Bu kentte yaşayanlar olarak, artık bunları sorgulamamız gerekiyor. Bugüne kadar yaşanmış afetlerde yitirdiğimiz canlara olan vicdani borcumuz için, sorgulamalıyız.
(Av. Birgül Değirmenci - İZ-AFED Derneği Başkan Yardımcısı )
Dirençli Kent Hedefi ve Belediyelerin Sorumlulukları
Son 20 yılda doğal afetler, salgın hastalıklar, çevresel riskler, terör, savaşlar ve göç nedeniyle tüm dünyada 200 milyondan fazla insan yaşamını kaybetti. Hal böyle olunca, bu süreçte afetlere hazırlanmak ve dirençli toplum, dirençli kentler olgusu önem kazandı.
Dirençli kent, olumsuz olaylara, ciddi tehditlere, tehlikelere bireysel ve toplumsal olarak karşı koyabilecek; karşı durabilecek beceri geliştirerek sağlanabilir. Direnç oluşturmak, aksaklıklara müdahale etmek, iyileşme ve uyum sağlama yeteneği sayesinde gerçekleşebilir.

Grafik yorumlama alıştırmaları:
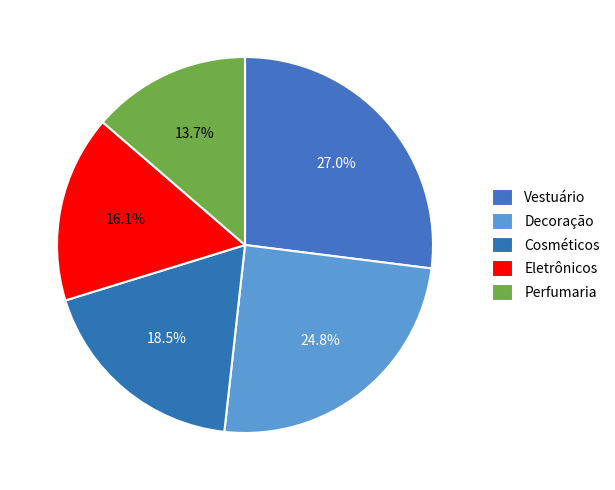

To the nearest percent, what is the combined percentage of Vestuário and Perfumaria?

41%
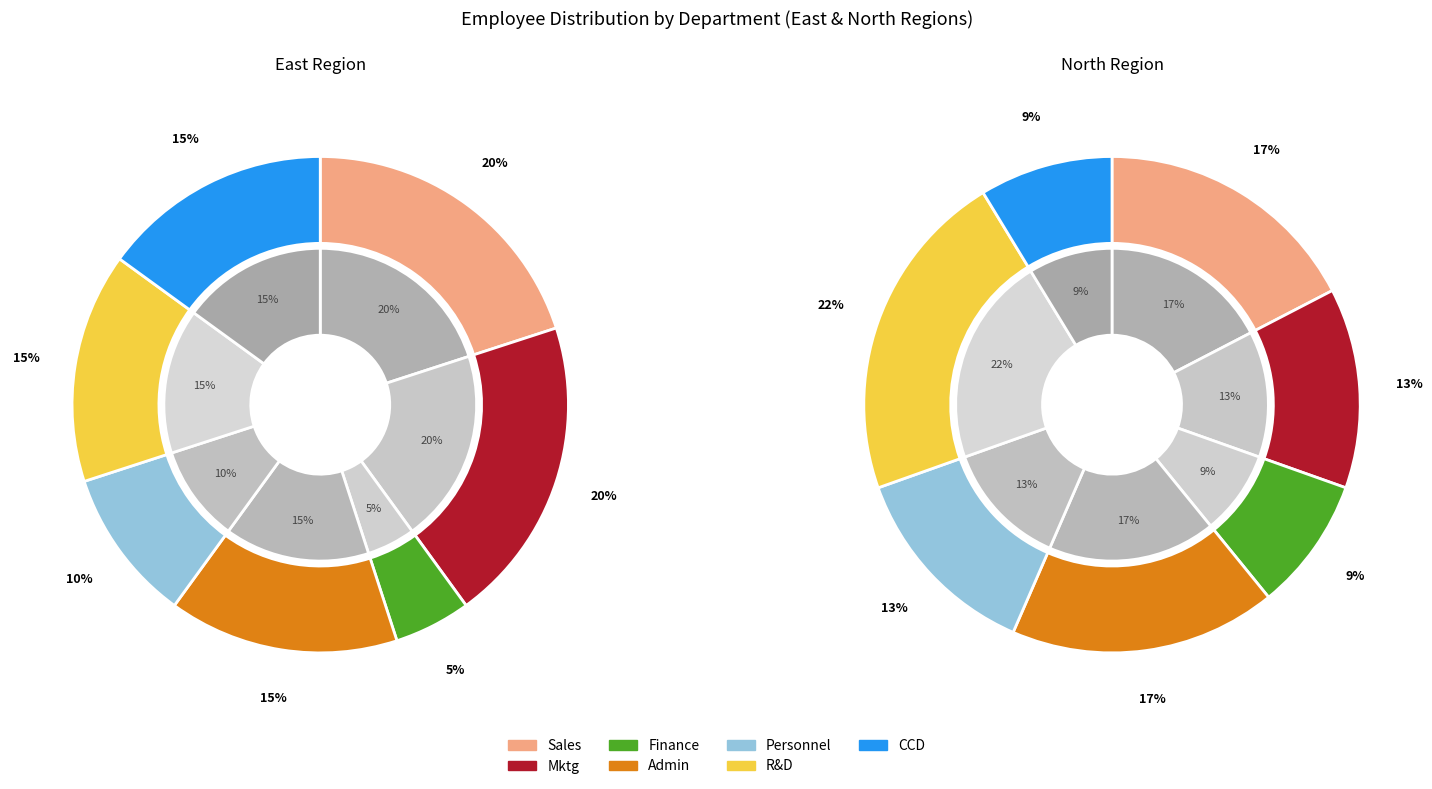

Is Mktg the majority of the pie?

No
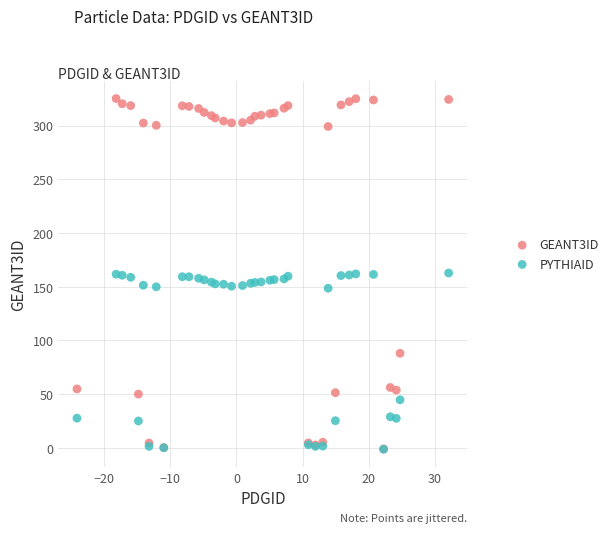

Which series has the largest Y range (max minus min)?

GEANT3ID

Alıştırmanın istedikleri →
1/ Lütfen grafik yorumlama satırlarını resimleri dışarıda bırakarak birebir kopyalayın.
2/ Dirençli kentler hakkındaki metnin devamını, son cümlesinden sonrasını yazarak getirin.

Görev yanıtları →
1/
To the nearest percent, what is the combined percentage of Vestuário and Perfumaria?

41%

Is Mktg the majority of the pie?

No

Which series has the largest Y range (max minus min)?

GEANT3ID

2/
Dayanıklılık ancak tutarlı çabalarla, ilgili tüm sektörlerin iş birliği sayesinde geliştirilebilir. Vatandaşların ve toplulukların bu süreçlere dahil olması çok önemlidir.
Mustafa Kemal Atatürk’ün vurguladığı gibi felaket başa gelmeden evvel onu önleyecek ve ona karşı savunulacak önlemleri düşünmek gerekir. Geldikten sonra dövünmenin yararı yoktur.
(Dr. Ülkümen Rodoplu HİASD Başkanı)
TAMP Planlarında Belediyelerin Rolü ve Afetlere Müdahale Çalışmalarından Örnekler
Türkiye Afet Müdahale Planında Belediyelerin Rolü ve Afetlerde (Arama, Kurtarma, vb.) Çalışmalarından Örnekler (Mutlu Burak PAKSOY)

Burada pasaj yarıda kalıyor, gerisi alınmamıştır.